The years of slavery in Egypt represent the most bitter of experiences and of times for the Jewish people.

The release from slavery of the Jews is recalled with joyousness, feasting, and prayers praising God from Passover to Passover almost since the beginning of recorded history.

How ironic it is that Jesus’s last supper was a seder dinner. Jesus, of course, was a Jew.

As the Jewish people pray together during the mornings of the Passover they always recite this prayer:

“Magnified and sanctified be his great Name in the world which he hath created according to his will. May he establish his kingdom in your lifetime and in your days, and in the lifetime of all the house of Israel…Blessed, praised, glorified, exalted, extolled and honored, adored and lauded be the Name of the Holy One, blessed be he, beyond, yea, beyond all blessings and hymns praises and songs, which are uttered in the world; and say ye, Amen.”

Ramadan is a commemoration of Muhammad’s first revelation. The annual observance of this holiday is regarded as one of the Five Pillars of Islam.

It lasts 29-30 days. From one sighting of the crescent moon to the next.

Fasting from dawn until sunset is an obligation for all adult Muslims.

Suhur is the pre-dawn morning meal. Iftar is the evening feast that brakes the fast.

All forms of sinful behavior are to be dropped entirely. Muslims are to devote themselves to prayer (slat) and study the Quran.

Ramadan was founded during the earliest part of the 7th Century AD.

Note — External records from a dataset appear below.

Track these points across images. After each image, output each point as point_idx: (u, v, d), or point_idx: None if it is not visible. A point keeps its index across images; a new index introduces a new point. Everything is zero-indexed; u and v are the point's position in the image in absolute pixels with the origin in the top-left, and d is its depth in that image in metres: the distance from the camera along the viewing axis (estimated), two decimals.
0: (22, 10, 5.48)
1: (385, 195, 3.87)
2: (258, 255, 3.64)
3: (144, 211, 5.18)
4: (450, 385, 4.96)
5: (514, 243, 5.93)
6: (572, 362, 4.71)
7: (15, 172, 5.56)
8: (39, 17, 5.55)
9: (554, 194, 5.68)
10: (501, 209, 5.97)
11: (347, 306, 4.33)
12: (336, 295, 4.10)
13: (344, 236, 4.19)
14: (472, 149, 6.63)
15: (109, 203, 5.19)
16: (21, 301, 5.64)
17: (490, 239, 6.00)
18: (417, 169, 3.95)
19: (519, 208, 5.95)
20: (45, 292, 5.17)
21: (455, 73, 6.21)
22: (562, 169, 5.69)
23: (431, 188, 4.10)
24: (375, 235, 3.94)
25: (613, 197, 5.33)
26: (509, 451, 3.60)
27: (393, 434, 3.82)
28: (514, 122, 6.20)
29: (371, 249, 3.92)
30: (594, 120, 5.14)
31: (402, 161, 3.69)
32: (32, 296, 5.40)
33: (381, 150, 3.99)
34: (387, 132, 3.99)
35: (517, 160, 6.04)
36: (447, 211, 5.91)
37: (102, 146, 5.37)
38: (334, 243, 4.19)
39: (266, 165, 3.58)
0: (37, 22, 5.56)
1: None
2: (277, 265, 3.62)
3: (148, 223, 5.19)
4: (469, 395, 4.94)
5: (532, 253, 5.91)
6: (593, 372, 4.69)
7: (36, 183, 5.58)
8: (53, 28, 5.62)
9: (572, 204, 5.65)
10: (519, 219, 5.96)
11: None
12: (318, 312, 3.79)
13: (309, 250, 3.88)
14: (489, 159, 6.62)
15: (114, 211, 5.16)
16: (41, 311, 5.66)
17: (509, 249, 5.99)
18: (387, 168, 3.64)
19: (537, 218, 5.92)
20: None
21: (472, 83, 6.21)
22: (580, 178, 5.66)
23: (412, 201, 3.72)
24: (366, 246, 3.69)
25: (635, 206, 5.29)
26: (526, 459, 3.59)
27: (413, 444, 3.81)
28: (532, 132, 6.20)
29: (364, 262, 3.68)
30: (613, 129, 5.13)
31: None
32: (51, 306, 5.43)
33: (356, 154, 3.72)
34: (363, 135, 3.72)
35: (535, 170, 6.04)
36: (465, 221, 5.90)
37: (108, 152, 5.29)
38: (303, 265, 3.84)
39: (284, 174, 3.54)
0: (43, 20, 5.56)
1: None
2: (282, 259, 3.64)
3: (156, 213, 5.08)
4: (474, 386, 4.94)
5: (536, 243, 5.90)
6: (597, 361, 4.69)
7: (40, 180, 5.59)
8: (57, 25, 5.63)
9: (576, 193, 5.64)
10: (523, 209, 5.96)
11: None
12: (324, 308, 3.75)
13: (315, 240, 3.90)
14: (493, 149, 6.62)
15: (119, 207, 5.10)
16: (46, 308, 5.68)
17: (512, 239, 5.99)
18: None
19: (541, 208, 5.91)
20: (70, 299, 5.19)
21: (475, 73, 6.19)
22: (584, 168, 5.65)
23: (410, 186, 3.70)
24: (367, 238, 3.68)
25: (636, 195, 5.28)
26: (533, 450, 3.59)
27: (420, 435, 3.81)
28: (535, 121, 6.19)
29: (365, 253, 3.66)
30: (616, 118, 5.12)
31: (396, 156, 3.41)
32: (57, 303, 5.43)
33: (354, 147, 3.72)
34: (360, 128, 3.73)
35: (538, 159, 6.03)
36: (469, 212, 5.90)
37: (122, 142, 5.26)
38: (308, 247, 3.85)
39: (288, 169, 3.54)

Ramadan as we have come to know it teaches Muslims to practice self-discipline, self-control, sacrifice and empathy for those who are less fortunate.

It is about fostering generosity and compulsory charity.

A famous prayer from the Quran recited on Ramadan at the end of the day of fasting goes like this: “Oh Allah! I fasted for you and I believe in You and I put my trust in You and I break my fast with Your sustenance.”

All three of these major holidays are intended to exalt humankind, to recall the history and the joy of giving oneself to their religion and to their God, and with that, we wish all our readers a very happy holiday!